REPUBLIKA.CO.ID Oleh: Mimi Kartika
Jumadi Lebang akhirnya berhasil berhubungan dengan kakaknya, Tomi Lebang, yang tinggal di Tebet, Jakarta Pusat. Tomi mendapatkan sambungan telepon dari adiknya itu pada Sabtu (29/9), tepat pukul 06.54.
Sebelumnya, ia kesulitan menghubungi Jumadi di Palu karena saluran komunikasi terputus sejak gempa berkekuatan 7,7 skala Richter (SR) pada pukul 17.02 mengguncang Kabupaten Donggala, Sulawesi Tengah, berdampak hingga Palu.

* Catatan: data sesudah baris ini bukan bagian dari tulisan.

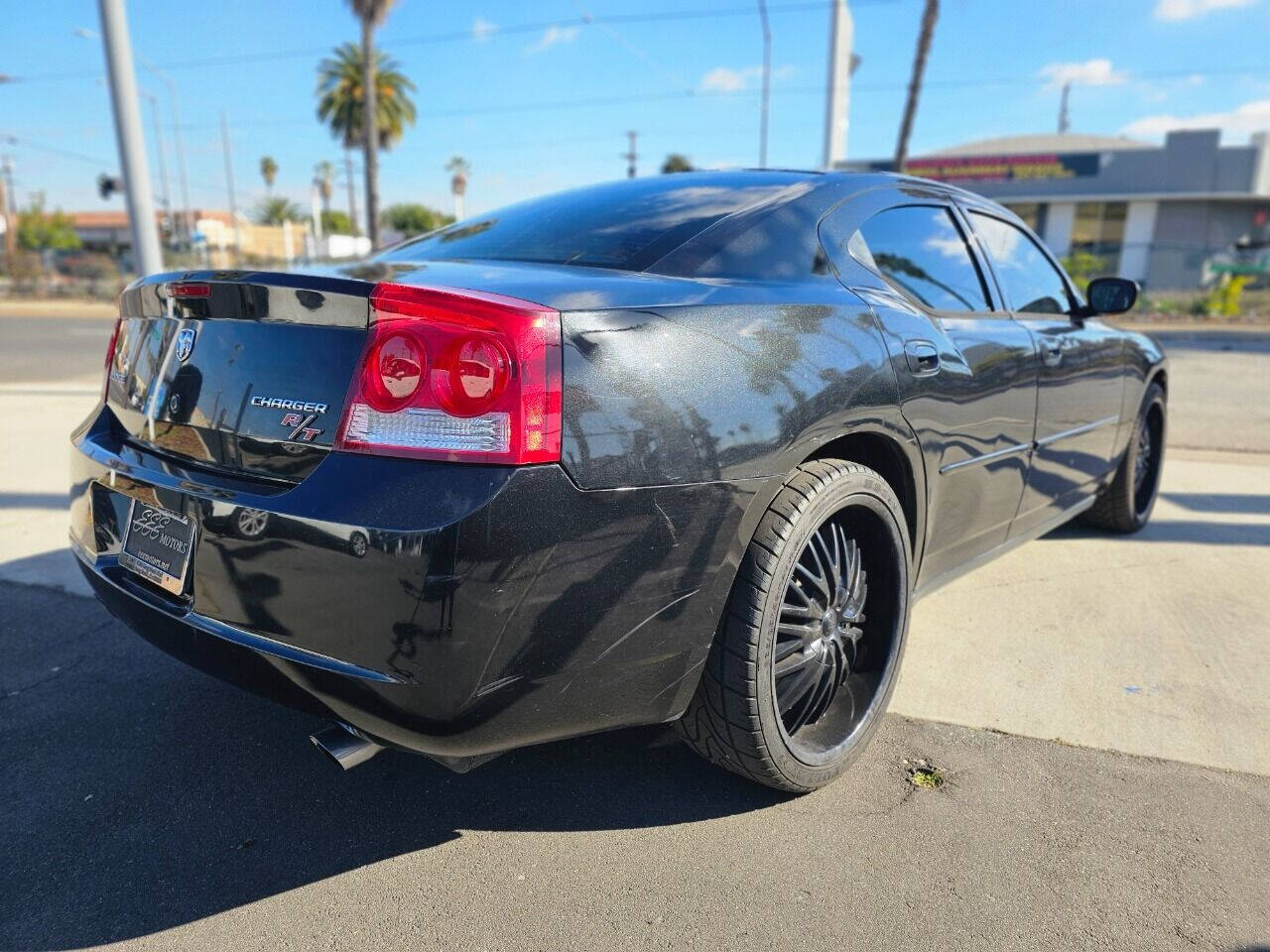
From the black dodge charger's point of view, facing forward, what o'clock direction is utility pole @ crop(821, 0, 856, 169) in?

Jumadi bercerita pada sang kakak. Saat itu, Jumat (28/9), langit sore menggelap dan mendung menjelang maghrib. Jumadi sedang berselancar di internet dengan komputernya. Ia juga sambil berkomunikasi bersama Tomi dan saudara lainnya di grup percakapan Whatsapp.
Saat itu, istrinya, Yusrainy, dan kedua anaknya sedang berada di luar tengah. Mertuanya yang berada di rumahnya sedang berwudhu di kamar mandi.
"Tiba-tiba meja dan komputer di atasnya terangkat lalu terbalik. Benda-benda berjatuhan. Bumi berguncang hebat. Suara orang-orang melolong terdengar panik dari tetangga. Listrik mati tiba-tiba, lampu padam, dan di dalam rumah jadi gelap gulita," ujar Jumadi kepada Tomi.
Jumadi pun panik, ia berusaha berdiri ketika lantai masih berayun-ayun. Ia berjalan seraya meraba dinding.
Ia mencari dua anaknya yang berusia 10 tahun dan balita, tetapi tidak menemukan mereka. Jumadi makin panik dan limbung.
"Suara benda-benda berjatuhan di kegelapan, tanah yang berayun keras dan cepat, lalu lemari-lemari bergeser dan tumbang, mendatangkan bayangan yang buruk dalam sekejap," kata Jumadi.
Kemudian, ia menuju pintu keluar. Keadaan di luar rumah lebih terang.
Jumadi langsung menemukan istri, kedua anaknya, serta ayah dan ibu mertuanya sudah berada di halaman depan rumah. Ayah mertuanya mengalami luka-luka. Rupanya, saat gempa tiba, ia berada di kamar mandi, ayah terempas ke dinding ruang kecil itu.
Jumadi dan keluarga berkumpul di luar rumah bersama para tetangga. Mereka masih merasakan tanah yang dipijak berayun-ayun. Mereka pun saling menguatkan.
"Saat gempa bumi besar reda, guncangan-guncangan kecil susul-menyusul. Kian malam kian kerap," ungkap Jumadi.
Jumadi menuturkan, ia melewatkan malam itu di halaman belakang rumah. Ia mengeluarkan segala sesuatu yang bisa digunakan sebagai alas tidur, seperti kasur.
Jumadi juga menyampaikan, gempa bumi telah terjadi sejak siang. “Tetapi saya tidak sampaikan karena gempa kecil di Palu itu sudah biasa,” katanya.
Padahal, dari siang sampai sore, ia sedang berkirim pesan di grup percakapan Whatsapp. Akan tetapi, Jumadi pun tidak menyinggung mengenai kejadian gempa tersebut kepada kakak dan saudaranya itu. Ia sudah bertahun-tahun tinggal di kota Palu yang berprofesi sebagai pegawai negeri sipil (PNS) di kantor pemerintah daerah.
Ketika jaringan komunikasi berfungsi kembali, Jumadi mengisi daya baterai telepon genggam melalui mobilnya. Ia pelan-pelan mengeluarkan mobil itu dari rumah pada malam harinya.
Kemarin, Sabtu, Jumadi masih belum mengetahui harus ke mana. Jalan-jalan di Kota Palu terlihat berantakan. ''Jalur keluar kota juga tidak jelas,'' katanya.